Minimum Wage: Denying Opportunity
Does it make any economic sense to raise the minimum wage when youth, minority, and inner city unemployment are so high? More regulations and costs reduce opportunities. Where there is high demand for workers, companies already pay higher wages than the new proposals and where demand and jobs are weak it will further reduce opportunities instead of helping.
The national labor participation rate is at its lowest level for 35 years. Is it wise to raise the minimum wage when so many or do not have a job or are discouraged from looking?
The more regulations and costs are increased, the fewer opportunities there will be to get a first-time opportunity.
Prevailing wage laws were put in effect around 1930, essentially to prevent poor minorities from the south from taking white union workers jobs in the North. These laws have oppressed minorities and taxpayers for over 80 years and politicians continue to pretend they care.
A study by the Heartland Institute shows how these laws substantially increase the cost of government work. It appears the costs run 15% to 40% higher than jobs that were competitively bid. We are consistently told about the crumbling infrastructure and the need to create jobs and that the solution is always higher taxes. If the politicians would repeal the prevailing wage laws, many more projects could be completed with current dollars and consequently a huge number of jobs would be created without harming the economy by raising taxes.
I am amazed when people use the argument that you can’t raise a family on the minimum wage. I have tried to ascertain when they could. The 1950s and 1960s were very good for job growth and you certainly couldn’t raise a family of three or four on the minimum wage.
The federal minimum wage in 1950 was 75 cents per hour. If you worked a full time job of 2,080 hours you would have earned $1,560 per year. The median family income in 1950 was around $4,000 per year. In 1970 the minimum wage was $1.45 per hour. If you worked a full time job of 2,080 hours you would have earned $3,016 per year. The median family income in 1970 was around $9,500 per year. Today the minimum is $7.25 per hour or if you worked a full time job of 2,080 hours you would earn $15,080 per year. The median family income in 2012 was $51,371 per year.

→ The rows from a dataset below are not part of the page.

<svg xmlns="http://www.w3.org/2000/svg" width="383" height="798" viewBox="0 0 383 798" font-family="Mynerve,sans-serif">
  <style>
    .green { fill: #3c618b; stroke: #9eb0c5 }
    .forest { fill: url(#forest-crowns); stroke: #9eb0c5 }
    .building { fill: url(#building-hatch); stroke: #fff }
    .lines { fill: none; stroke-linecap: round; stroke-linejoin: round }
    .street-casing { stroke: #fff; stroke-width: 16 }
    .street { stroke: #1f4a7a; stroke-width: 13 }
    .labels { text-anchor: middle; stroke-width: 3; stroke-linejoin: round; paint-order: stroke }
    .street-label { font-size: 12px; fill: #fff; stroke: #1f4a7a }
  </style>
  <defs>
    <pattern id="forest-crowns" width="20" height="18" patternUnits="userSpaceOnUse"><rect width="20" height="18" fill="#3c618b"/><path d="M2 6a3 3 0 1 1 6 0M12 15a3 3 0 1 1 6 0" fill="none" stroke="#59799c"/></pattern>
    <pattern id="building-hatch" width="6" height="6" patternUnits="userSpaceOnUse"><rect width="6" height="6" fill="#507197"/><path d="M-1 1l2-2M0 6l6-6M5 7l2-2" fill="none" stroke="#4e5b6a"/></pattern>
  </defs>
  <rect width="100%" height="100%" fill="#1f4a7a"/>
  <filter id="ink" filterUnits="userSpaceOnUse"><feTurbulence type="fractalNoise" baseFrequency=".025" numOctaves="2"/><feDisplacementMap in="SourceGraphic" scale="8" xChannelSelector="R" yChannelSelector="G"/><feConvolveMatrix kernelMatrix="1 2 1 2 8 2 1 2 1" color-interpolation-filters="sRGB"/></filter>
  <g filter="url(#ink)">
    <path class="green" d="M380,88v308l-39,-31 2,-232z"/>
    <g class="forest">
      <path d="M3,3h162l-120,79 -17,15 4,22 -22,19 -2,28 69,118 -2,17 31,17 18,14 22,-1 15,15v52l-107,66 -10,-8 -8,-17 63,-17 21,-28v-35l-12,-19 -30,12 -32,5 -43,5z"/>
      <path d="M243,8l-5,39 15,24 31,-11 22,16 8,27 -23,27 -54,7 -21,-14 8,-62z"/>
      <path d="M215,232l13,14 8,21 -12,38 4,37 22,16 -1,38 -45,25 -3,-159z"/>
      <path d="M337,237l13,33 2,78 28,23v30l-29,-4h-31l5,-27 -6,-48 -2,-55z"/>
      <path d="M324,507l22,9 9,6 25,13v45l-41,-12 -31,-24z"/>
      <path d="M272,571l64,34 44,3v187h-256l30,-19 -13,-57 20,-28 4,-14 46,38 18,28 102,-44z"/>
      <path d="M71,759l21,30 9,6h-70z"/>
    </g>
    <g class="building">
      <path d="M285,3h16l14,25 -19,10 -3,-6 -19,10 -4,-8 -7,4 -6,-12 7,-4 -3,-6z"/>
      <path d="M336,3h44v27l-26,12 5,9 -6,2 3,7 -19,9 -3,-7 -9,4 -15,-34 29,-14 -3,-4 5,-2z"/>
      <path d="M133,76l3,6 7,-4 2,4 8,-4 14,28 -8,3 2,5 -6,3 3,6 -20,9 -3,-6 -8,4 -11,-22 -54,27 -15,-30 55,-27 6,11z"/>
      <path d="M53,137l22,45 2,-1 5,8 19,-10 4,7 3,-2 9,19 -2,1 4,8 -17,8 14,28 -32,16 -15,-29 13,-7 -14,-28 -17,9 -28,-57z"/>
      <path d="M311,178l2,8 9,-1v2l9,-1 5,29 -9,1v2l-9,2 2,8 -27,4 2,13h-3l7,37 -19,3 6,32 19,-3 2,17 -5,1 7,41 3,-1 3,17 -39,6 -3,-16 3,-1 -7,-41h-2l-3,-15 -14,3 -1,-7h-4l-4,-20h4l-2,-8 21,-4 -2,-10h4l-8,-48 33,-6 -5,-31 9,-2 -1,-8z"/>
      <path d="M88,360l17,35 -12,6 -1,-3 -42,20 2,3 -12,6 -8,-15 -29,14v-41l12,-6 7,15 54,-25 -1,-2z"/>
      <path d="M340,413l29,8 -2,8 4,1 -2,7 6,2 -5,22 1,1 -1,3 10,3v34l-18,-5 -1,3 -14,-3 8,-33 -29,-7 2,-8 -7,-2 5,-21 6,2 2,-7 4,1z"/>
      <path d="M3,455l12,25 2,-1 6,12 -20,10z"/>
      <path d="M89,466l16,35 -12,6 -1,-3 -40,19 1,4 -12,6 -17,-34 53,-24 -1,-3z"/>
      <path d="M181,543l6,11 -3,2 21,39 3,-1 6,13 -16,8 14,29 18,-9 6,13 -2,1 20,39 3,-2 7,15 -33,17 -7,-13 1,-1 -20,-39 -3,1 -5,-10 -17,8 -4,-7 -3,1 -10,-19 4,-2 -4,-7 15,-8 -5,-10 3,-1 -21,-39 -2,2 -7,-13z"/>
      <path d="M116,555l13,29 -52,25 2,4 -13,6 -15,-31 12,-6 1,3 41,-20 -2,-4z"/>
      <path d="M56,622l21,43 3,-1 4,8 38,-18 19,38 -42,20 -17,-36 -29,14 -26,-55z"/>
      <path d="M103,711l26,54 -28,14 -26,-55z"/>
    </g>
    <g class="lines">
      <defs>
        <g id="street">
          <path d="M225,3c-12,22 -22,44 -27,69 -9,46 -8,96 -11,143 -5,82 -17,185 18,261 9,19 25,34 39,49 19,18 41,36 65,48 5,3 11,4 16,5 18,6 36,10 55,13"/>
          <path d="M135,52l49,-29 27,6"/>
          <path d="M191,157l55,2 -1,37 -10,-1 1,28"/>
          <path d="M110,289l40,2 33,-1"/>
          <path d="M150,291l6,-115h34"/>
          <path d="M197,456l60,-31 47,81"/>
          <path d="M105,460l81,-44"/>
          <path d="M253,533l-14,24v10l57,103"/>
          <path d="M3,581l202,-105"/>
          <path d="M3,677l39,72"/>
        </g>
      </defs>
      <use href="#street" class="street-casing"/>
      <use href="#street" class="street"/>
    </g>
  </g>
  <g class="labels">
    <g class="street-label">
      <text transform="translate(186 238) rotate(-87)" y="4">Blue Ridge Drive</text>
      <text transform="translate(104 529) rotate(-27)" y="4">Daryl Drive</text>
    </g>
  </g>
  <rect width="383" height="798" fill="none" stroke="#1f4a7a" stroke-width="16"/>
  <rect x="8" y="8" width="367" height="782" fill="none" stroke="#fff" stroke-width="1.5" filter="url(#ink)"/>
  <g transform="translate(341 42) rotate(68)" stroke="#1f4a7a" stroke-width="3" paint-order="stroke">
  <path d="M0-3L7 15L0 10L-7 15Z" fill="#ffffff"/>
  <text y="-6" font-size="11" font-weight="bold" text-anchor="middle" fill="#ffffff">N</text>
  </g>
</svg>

The federal minimum wage was established in the 1930s and at no time does it appear that it was adequate to raise a family nor was it meant to be. It was meant to provide a start.
In the late 1960s when I was a teenager I worked several jobs for around $1 per hour which was below the federal minimum wage. (There were many exemptions at the time for small and local businesses). I was thankful to have the opportunity to earn a paycheck and learn a proper work ethic.
Throughout its history the United States has created the opportunity for people to move up the economic ladder. As more barriers and costs are imposed on job creators, the less likely it is that this great economic model will continue.
The government continually handing out free stuff and making a greater percentage of people dependent for survival will never be a substitute for creating economic opportunities for people to move up the economic ladder.